Responsible Fisheries Management (RFM) – A third-party certification program for wild-capture fisheries, similar to the Marine Stewardship Council (MSC), that provides documented assurance of responsible seafood sourcing practices.
Surimi Seafood – High-quality Surimi is made from Wild Alaska Pollock that is minced and washed to remove everything but the fish protein.
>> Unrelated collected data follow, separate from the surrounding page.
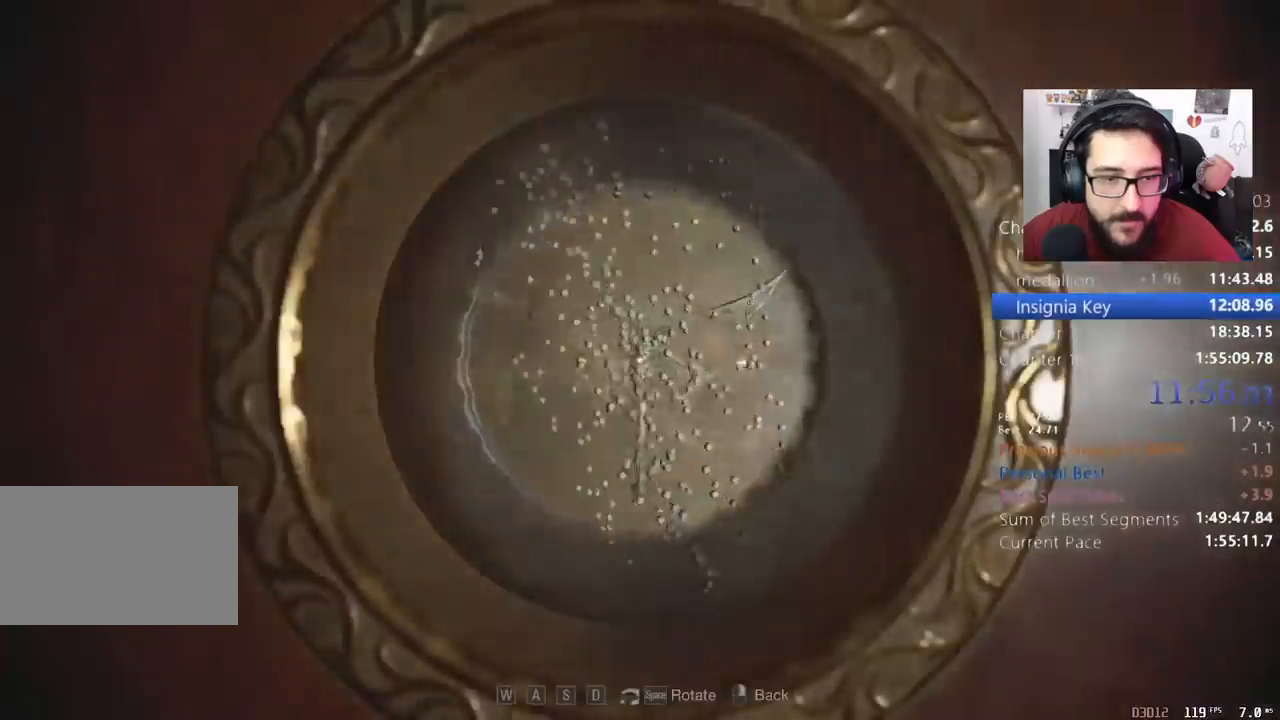
{"keys": ["a", "w"], "mouse": [], "events": []}
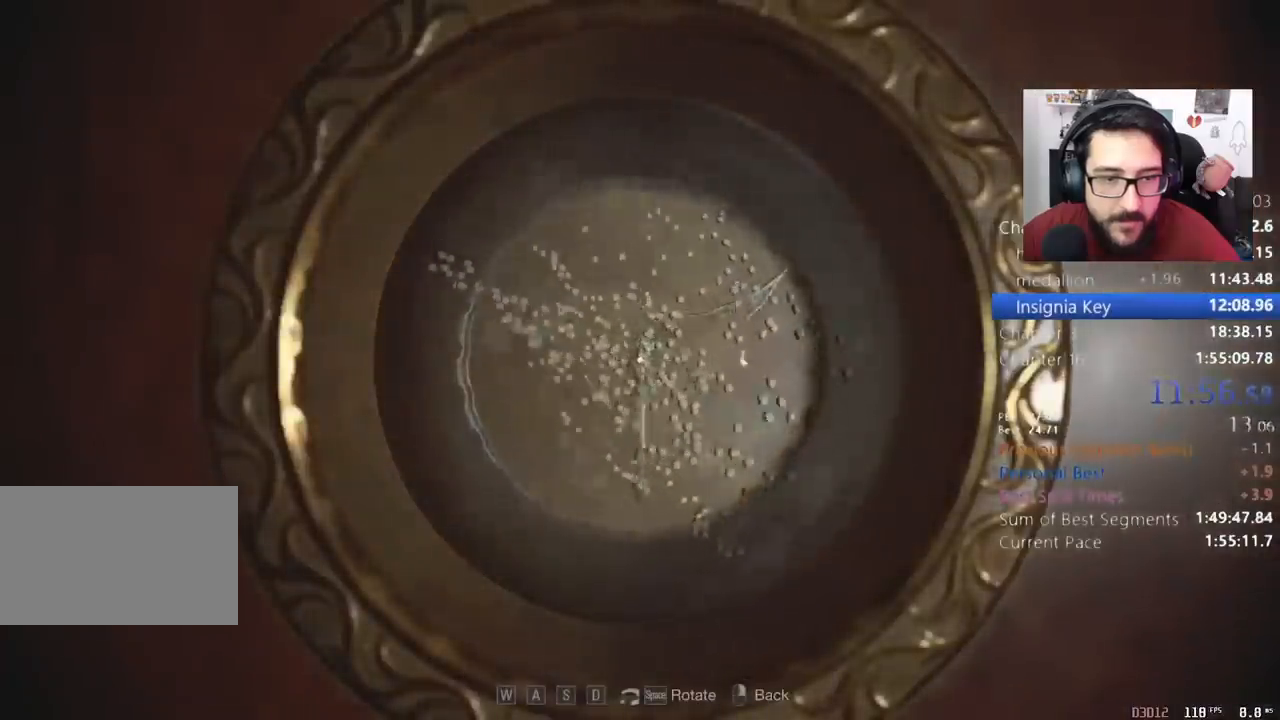
{"keys": [], "mouse": [], "events": [[333, "a", "up"], [333, "w", "up"]]}
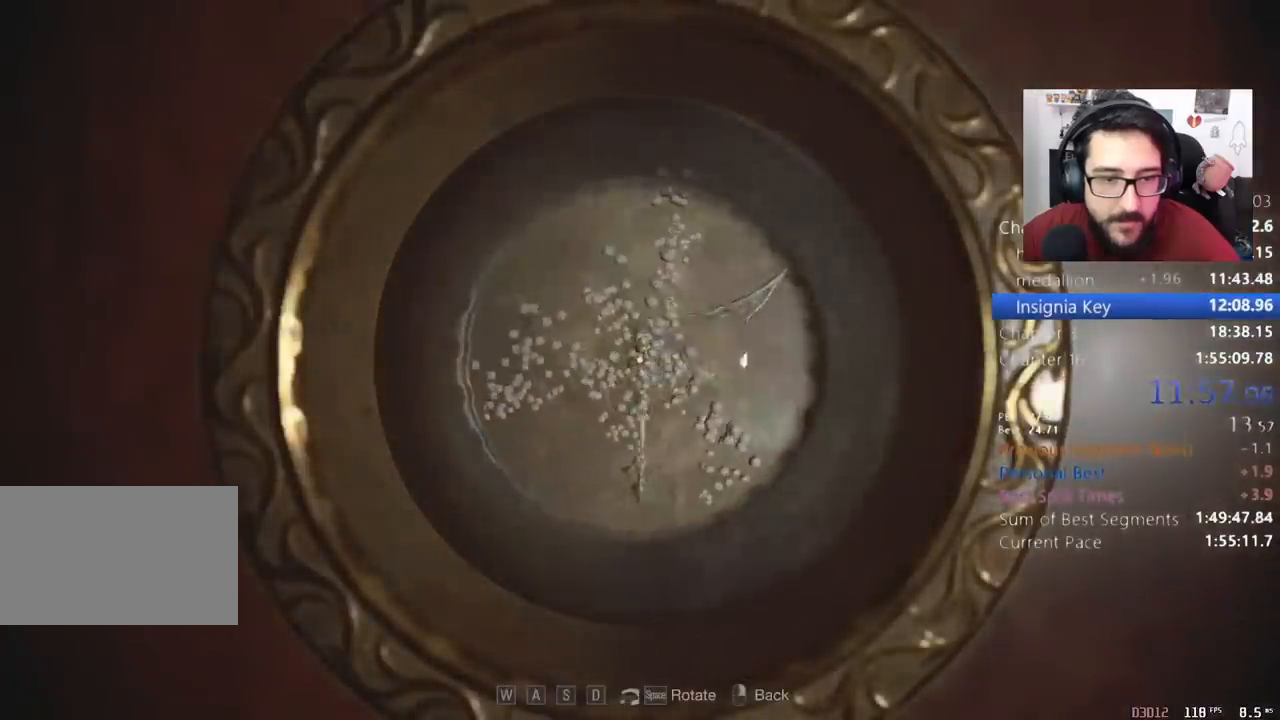
{"keys": [], "mouse": [], "events": [[133, "s", "down"], [200, "s", "up"], [433, "s", "down"], [500, "s", "up"]]}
Natural flavorings and ingredients are added to the surimi to produce the final surimi seafood products.
Sustainability – Sustainable fishing means leaving enough fish in the ocean, respecting habitats and ensuring people who depend on fishing can maintain their livelihoods. The Wild Alaska Pollock fishery, the largest fishery in the United States and the largest sustainable fishery in the world, has been re-certified under the Marine Stewardship Council (MSC) Fisheries Standard.
Traceability – To ensure food safety and verify the origin and sustainability of Wild Alaska Pollock, producers have developed a system that allows them to completely trace their products –- from the final fillet or surimi block all the way back to the harvesting vessel, the boat’s position, the date and time of catch, and the specific haul. Real-time satellite technology also allows the fishing companies to track the exact position of their boats at any given time.
Trawler – A fishing boat that catches fish using the towing method by dragging a conical net through the water or along the bottom.
Twice-Frozen – The fish is caught at sea, headed and gutted, then frozen. The fish is then shipped to a plant for reprocessing and frozen a second time.